Текст для чтения -
┏━━
А.С. Суворин
Маленькие письма

DCXIII
<В канун нового 1906 года>

На главную

Произведения А.С. Суворина


Мы накануне Нового года. Будем поздравлять друг друга, пить шампанское и выражать надежду, что 1906 год поведет Россию на поправку.

Московский погром революции оживил спокойные элементы общества, но ведь он вовсе не влил в них новой крови, нового понимания жизни и не внушил новых обязанностей. Погром устрашил революцию и во всей России на нее подействовал, подорвав слишком смелые ее надежды, но я не думаю, что начнется благорастворение воздухов.
┗━━
Задание 1 - Перескажите короче абзац текста, начинающийся словами «Московский погром революции», сохранив его главные факты.
Задание 2 - Допишите текст о кануне 1906 года, начав сразу после его последнего предложения.

Извлечённые записи -
┏━━
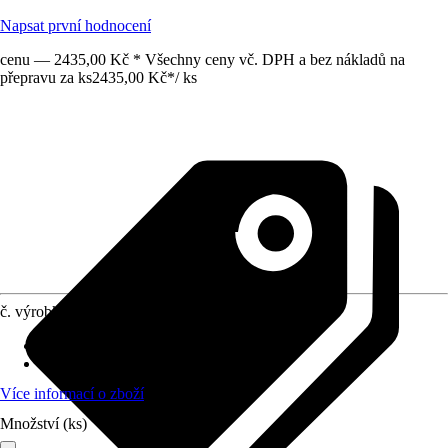
Napsat první hodnocení
cenu — 2435,00 Kč * Všechny ceny vč. DPH a bez nákladů na
přepravu za ks
2435,00 Kč
*
/
ks
č. výrobku
12659965
náhradní díl vhodný pro
:
kamna Bern
Provedení
:
Obložení ohniště
Více informací o zboží
Množství (ks)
┗━━
Ваш ответ 1 - Московский погром революции оживил спокойные элементы общества, но не дал им ни новой крови, ни нового понимания жизни, ни новых обязанностей. Он устрашил революцию по всей России и подорвал её слишком смелые надежды, однако благорастворения воздухов автор не ожидает.

Ваш ответ 2 -
С месяц назад я говорил, что правительство так беззаботно себя вело, что Совет рабочих депутатов может арестовать графа Витте и очень спокойно посадить его в Петропавловскую крепость вместе с его «собственными» министрами. Спустя некоторое время г. Хрусталев-Носарь был арестован, и в газетах было сказано, что он намеревался арестовать графа Витте. Я ли ему подсказал эту блистательную идею, или он сам дошел до этого, как Ляпкин-Тяпкин, или это известие «лишено всякого основания», неизвестно. Но этот арест был поворотным пунктом в действиях правительства. Оно «осмелилось». Диктатура пролетариата с хвостом хулиганства, таким же разноцветным, как хвост павлина, безмолвно признававшаяся правительством графа Витте и обществом, начала тревожить и разорять. Известно, что под влиянием этой диктатуры была устроена первая политическая забастовка, которая, по словам всех радикальных газет, «вырвала манифест 17 октября». Это придало диктатуре блеск и самой забастовке сияние. Она как бы «увенчала здание» и узаконила «освободительное движение».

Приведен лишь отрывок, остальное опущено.